Emirates will soon overtake Qantas for the title of the world's longest airline route.

The carrier has announced that it will add nonstop service from its Dubai hub to Panama City, Panama. Not only will that give Emirates its first destination in Central America, but it also will earn the airline the distinction of having the world's longest passenger airline route.

Emirates will fly Boeing 777-200LR aircraft on the route, which will launch 1 February 2016.

Bloomberg News says "the flight will traverse 8,590 miles, according to the Great Circle Mapper website, outstripping Qantas's Sydney-Dallas route by (about 10 miles)."

The flight time for the Dubai-to-Panama leg will be scheduled at 17 hours, 35 minutes.

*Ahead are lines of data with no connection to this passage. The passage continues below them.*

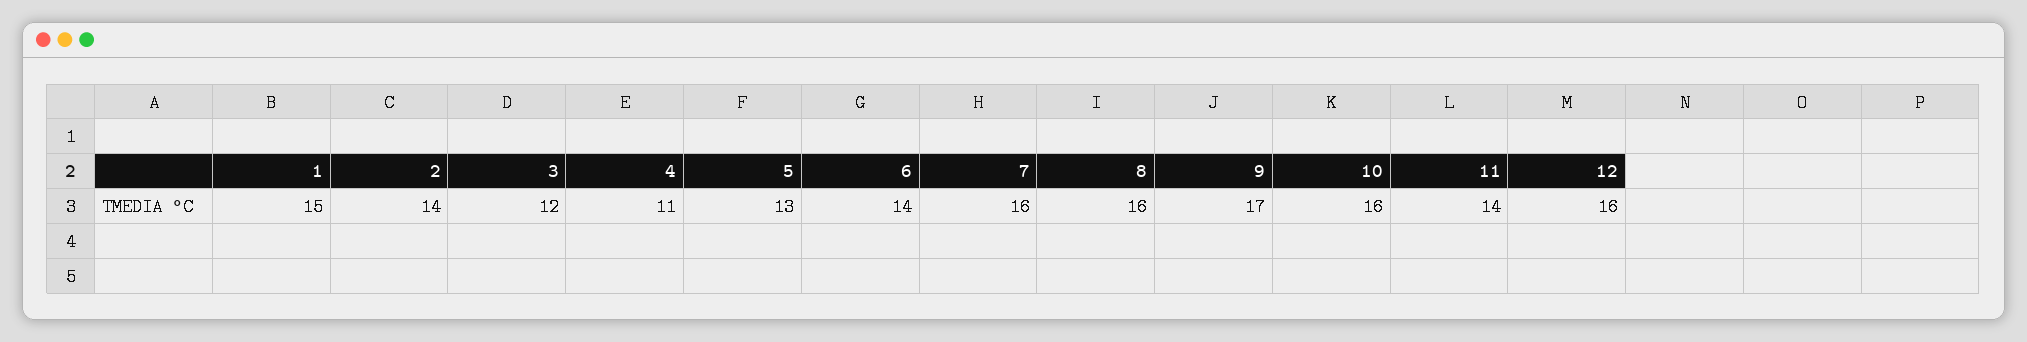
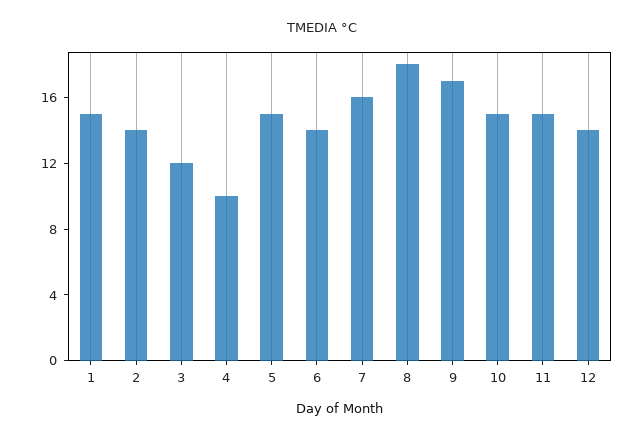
4: 11 -> 10
5: 13 -> 15
8: 16 -> 18
10: 16 -> 15
11: 14 -> 15
12: 16 -> 14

"Panama City will be our first destination gateway in Central America, providing a convenient option for our passengers travelling from or through our global hub in Dubai and onward to destinations throughout Central America, the Caribbean and the northern part of South America," Emirates CEO Sheikh Ahmed bin Saeed Al Maktoum said in a statement to The National of Dubai. "We're also pleased to be the only commercial airline to offer a daily, first class service to travellers on what will be the world's longest non-stop flight."

Once it begins, the flight will knock current title-holder Qantas out of the top spot. The Australian carrier's route between Dallas/Fort Worth and Sydney – which began operating as a round trip route just this past October – clocks in at about 8,580 miles (7,452 nautical miles).

Singapore Airlines previously operated an even longer flight connecting the city-state to Newark, New Jersey, but the carrier scrapped that in 2013.

Emirates is backed by the government of Dubai and has expanded rapidly by routing international transit passengers and cargo through its hub in the Gulf commercial centre.